*Source extract*:
--- START ---
The address in my profile is my current one... Who knows. It is the ****ing post office. I had a package come from the East coast that landed in Spokane, then was sent to Idaho before coming back to Spokane...


----------



## andrprosh (Apr 5, 2011)

Well, I got one. Forrest, this is one amazing gift! and with a sense of humore, pictures to come.


----------



## StogieNinja (Jul 29, 2009)

Well, show us what it is, man!


----------



## andrprosh (Apr 5, 2011)

Thank you Forrest, this gift is greatly appreciated!


----------



## sdlaird (Mar 15, 2011)

Funny, I got a little package in the mail and it looked just like ^^^^^^.

I have not been able to snap a pick, but that is exactly what i received.

Forrest!!! Crazy dude tried to spear me with a draw/nubber. Thanks man!

And, to top it off, Saturday was MY BIRTHDAY!!! Probably a concidence, but I'm treating it like a birthday bomb! Thanks again. It will be used sometime this week, I expect. 

(But I think you are messin with the wrong crowd.....)


----------



## Wineador (Apr 11, 2011)

Just making Squid-kabobs!  Happy Birthday too!


----------



## David_ESM (May 11, 2011)

Wineador said:


> Just making Squid-kabobs!


That sounds delicious...


----------



## AStateJB (Oct 13, 2011)

David_ESM said:


> That sounds delicious...


:shock: Cannibal!
--- END ---
*Record list*:
--- START ---
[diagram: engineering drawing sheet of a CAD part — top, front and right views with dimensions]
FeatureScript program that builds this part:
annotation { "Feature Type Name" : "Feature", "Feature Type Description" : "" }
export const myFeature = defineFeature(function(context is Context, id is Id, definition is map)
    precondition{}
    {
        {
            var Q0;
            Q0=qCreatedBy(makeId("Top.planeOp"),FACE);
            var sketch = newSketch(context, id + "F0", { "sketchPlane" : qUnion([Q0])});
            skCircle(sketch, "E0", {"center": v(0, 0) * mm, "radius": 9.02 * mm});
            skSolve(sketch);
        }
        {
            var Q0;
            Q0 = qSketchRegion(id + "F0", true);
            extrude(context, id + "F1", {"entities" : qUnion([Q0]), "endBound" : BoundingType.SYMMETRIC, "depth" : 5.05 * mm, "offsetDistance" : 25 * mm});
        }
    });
--- END ---
Reproduce the part of the forum thread between "And, to top" and "week, I expect.", inclusive. The lines after the forum thread are separate material with no connection to it.

And, to top it off, Saturday was MY BIRTHDAY!!! Probably a concidence, but I'm treating it like a birthday bomb! Thanks again. It will be used sometime this week, I expect.